**Exercise prompt:** In the entries below, find the line containing "## Data Models" and the line containing "References are types". Copy those two lines and everything between them exactly, without the pictures.

**Data:**
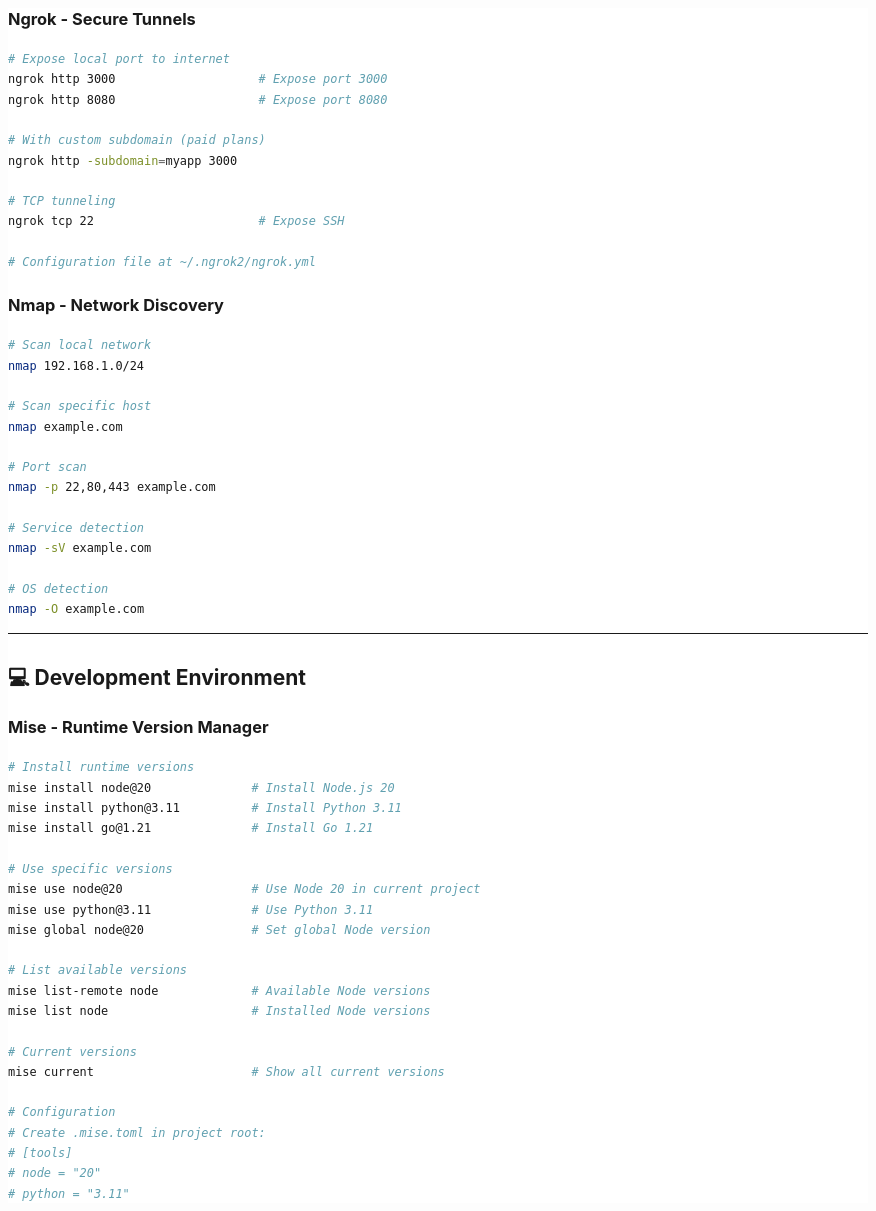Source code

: ### Ngrok - Secure Tunnels
```bash
# Expose local port to internet
ngrok http 3000                    # Expose port 3000
ngrok http 8080                    # Expose port 8080

# With custom subdomain (paid plans)
ngrok http -subdomain=myapp 3000

# TCP tunneling
ngrok tcp 22                       # Expose SSH

# Configuration file at ~/.ngrok2/ngrok.yml
```

### Nmap - Network Discovery
```bash
# Scan local network
nmap 192.168.1.0/24

# Scan specific host
nmap example.com

# Port scan
nmap -p 22,80,443 example.com

# Service detection
nmap -sV example.com

# OS detection
nmap -O example.com
```

---

## 💻 Development Environment

### Mise - Runtime Version Manager
```bash
# Install runtime versions
mise install node@20              # Install Node.js 20
mise install python@3.11          # Install Python 3.11
mise install go@1.21              # Install Go 1.21

# Use specific versions
mise use node@20                  # Use Node 20 in current project
mise use python@3.11              # Use Python 3.11
mise global node@20               # Set global Node version

# List available versions
mise list-remote node             # Available Node versions
mise list node                    # Installed Node versions

# Current versions
mise current                      # Show all current versions

# Configuration
# Create .mise.toml in project root:
# [tools]
# node = "20"
# python = "3.11"
```
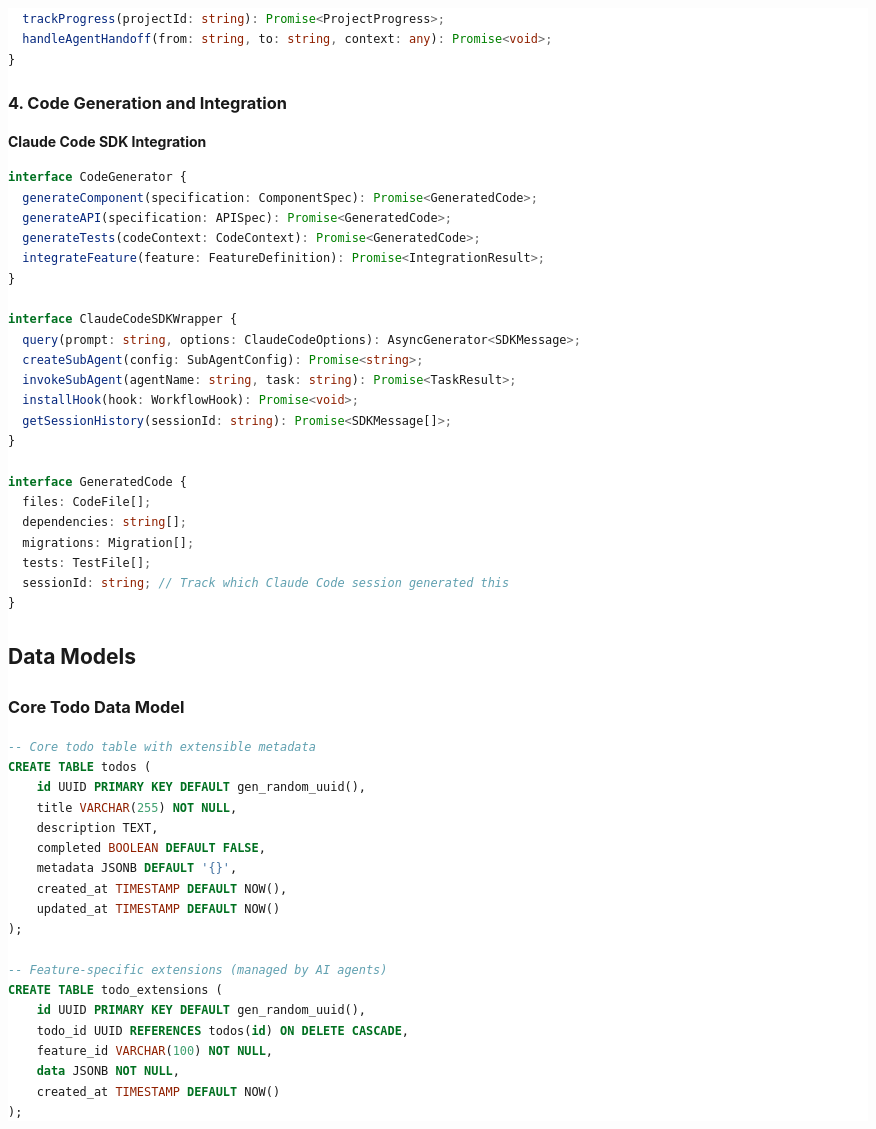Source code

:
 ```typescript
  trackProgress(projectId: string): Promise<ProjectProgress>;
  handleAgentHandoff(from: string, to: string, context: any): Promise<void>;
}
```

### 4. Code Generation and Integration

**Claude Code SDK Integration**
```typescript
interface CodeGenerator {
  generateComponent(specification: ComponentSpec): Promise<GeneratedCode>;
  generateAPI(specification: APISpec): Promise<GeneratedCode>;
  generateTests(codeContext: CodeContext): Promise<GeneratedCode>;
  integrateFeature(feature: FeatureDefinition): Promise<IntegrationResult>;
}

interface ClaudeCodeSDKWrapper {
  query(prompt: string, options: ClaudeCodeOptions): AsyncGenerator<SDKMessage>;
  createSubAgent(config: SubAgentConfig): Promise<string>;
  invokeSubAgent(agentName: string, task: string): Promise<TaskResult>;
  installHook(hook: WorkflowHook): Promise<void>;
  getSessionHistory(sessionId: string): Promise<SDKMessage[]>;
}

interface GeneratedCode {
  files: CodeFile[];
  dependencies: string[];
  migrations: Migration[];
  tests: TestFile[];
  sessionId: string; // Track which Claude Code session generated this
}
```

## Data Models

### Core Todo Data Model

```sql
-- Core todo table with extensible metadata
CREATE TABLE todos (
    id UUID PRIMARY KEY DEFAULT gen_random_uuid(),
    title VARCHAR(255) NOT NULL,
    description TEXT,
    completed BOOLEAN DEFAULT FALSE,
    metadata JSONB DEFAULT '{}',
    created_at TIMESTAMP DEFAULT NOW(),
    updated_at TIMESTAMP DEFAULT NOW()
);

-- Feature-specific extensions (managed by AI agents)
CREATE TABLE todo_extensions (
    id UUID PRIMARY KEY DEFAULT gen_random_uuid(),
    todo_id UUID REFERENCES todos(id) ON DELETE CASCADE,
    feature_id VARCHAR(100) NOT NULL,
    data JSONB NOT NULL,
    created_at TIMESTAMP DEFAULT NOW()
);
```
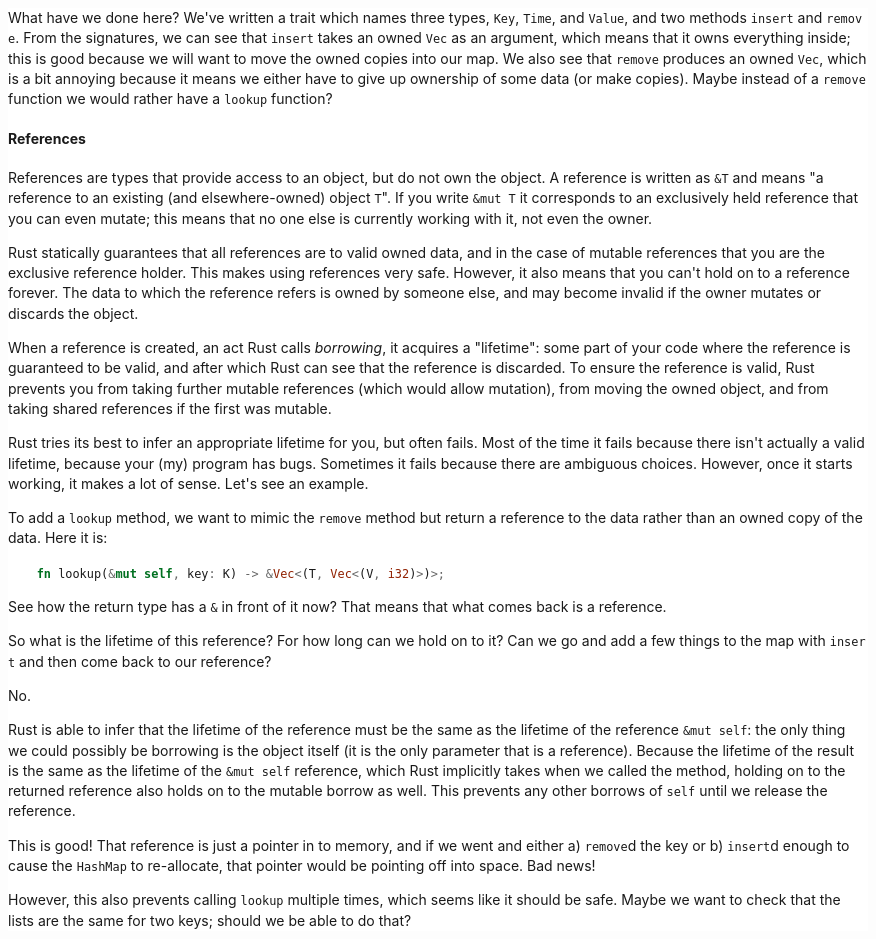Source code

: What have we done here? We've written a trait which names three types, `Key`, `Time`, and `Value`, and two methods `insert` and `remove`. From the signatures, we can see that `insert` takes an owned `Vec` as an argument, which means that it owns everything inside; this is good because we will want to move the owned copies into our map. We also see that `remove` produces an owned `Vec`, which is a bit annoying because it means we either have to give up ownership of some data (or make copies). Maybe instead of a `remove` function we would rather have a `lookup` function?

#### References

References are types that provide access to an object, but do not own the object. A reference is written as `&T` and means "a reference to an existing (and elsewhere-owned) object `T`". If you write `&mut T` it corresponds to an exclusively held reference that you can even mutate; this means that no one else is currently working with it, not even the owner. 

Rust statically guarantees that all references are to valid owned data, and in the case of mutable references that you are the exclusive reference holder. This makes using references very safe. However, it also means that you can't hold on to a reference forever. The data to which the reference refers is owned by someone else, and may become invalid if the owner mutates or discards the object.

When a reference is created, an act Rust calls *borrowing*, it acquires a "lifetime": some part of your code where the reference is guaranteed to be valid, and after which Rust can see that the reference is discarded. To ensure the reference is valid, Rust prevents you from taking further mutable references (which would allow mutation), from moving the owned object, and from taking shared references if the first was mutable.

Rust tries its best to infer an appropriate lifetime for you, but often fails. Most of the time it fails because there isn't actually a valid lifetime, because your (my) program has bugs. Sometimes it fails because there are ambiguous choices. However, once it starts working, it makes a lot of sense. Let's see an example.

To add a `lookup` method, we want to mimic the `remove` method but return a reference to the data rather than an owned copy of the data. Here it is:

```rust
    fn lookup(&mut self, key: K) -> &Vec<(T, Vec<(V, i32)>)>;
```

See how the return type has a `&` in front of it now? That means that what comes back is a reference.

So what is the lifetime of this reference? For how long can we hold on to it? Can we go and add a few things to the map with `insert` and then come back to our reference? 

No.

Rust is able to infer that the lifetime of the reference must be the same as the lifetime of the reference `&mut self`: the only thing we could possibly be borrowing is the object itself (it is the only parameter that is a reference). Because the lifetime of the result is the same as the lifetime of the `&mut self` reference, which Rust implicitly takes when we called the method, holding on to the returned reference also holds on to the mutable borrow as well. This prevents any other borrows of `self` until we release the reference.

This is good! That reference is just a pointer in to memory, and if we went and either a) `remove`d the key or b) `insert`d enough to cause the `HashMap` to re-allocate, that pointer would be pointing off into space. Bad news!

However, this also prevents calling `lookup` multiple times, which seems like it should be safe. Maybe we want to check that the lists are the same for two keys; should we be able to do that?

**Answer to this exercise:**
## Data Models

### Core Todo Data Model

```sql
-- Core todo table with extensible metadata
CREATE TABLE todos (
    id UUID PRIMARY KEY DEFAULT gen_random_uuid(),
    title VARCHAR(255) NOT NULL,
    description TEXT,
    completed BOOLEAN DEFAULT FALSE,
    metadata JSONB DEFAULT '{}',
    created_at TIMESTAMP DEFAULT NOW(),
    updated_at TIMESTAMP DEFAULT NOW()
);

-- Feature-specific extensions (managed by AI agents)
CREATE TABLE todo_extensions (
    id UUID PRIMARY KEY DEFAULT gen_random_uuid(),
    todo_id UUID REFERENCES todos(id) ON DELETE CASCADE,
    feature_id VARCHAR(100) NOT NULL,
    data JSONB NOT NULL,
    created_at TIMESTAMP DEFAULT NOW()
);
```
Source code

: What have we done here? We've written a trait which names three types, `Key`, `Time`, and `Value`, and two methods `insert` and `remove`. From the signatures, we can see that `insert` takes an owned `Vec` as an argument, which means that it owns everything inside; this is good because we will want to move the owned copies into our map. We also see that `remove` produces an owned `Vec`, which is a bit annoying because it means we either have to give up ownership of some data (or make copies). Maybe instead of a `remove` function we would rather have a `lookup` function?

#### References

References are types that provide access to an object, but do not own the object. A reference is written as `&T` and means "a reference to an existing (and elsewhere-owned) object `T`". If you write `&mut T` it corresponds to an exclusively held reference that you can even mutate; this means that no one else is currently working with it, not even the owner. 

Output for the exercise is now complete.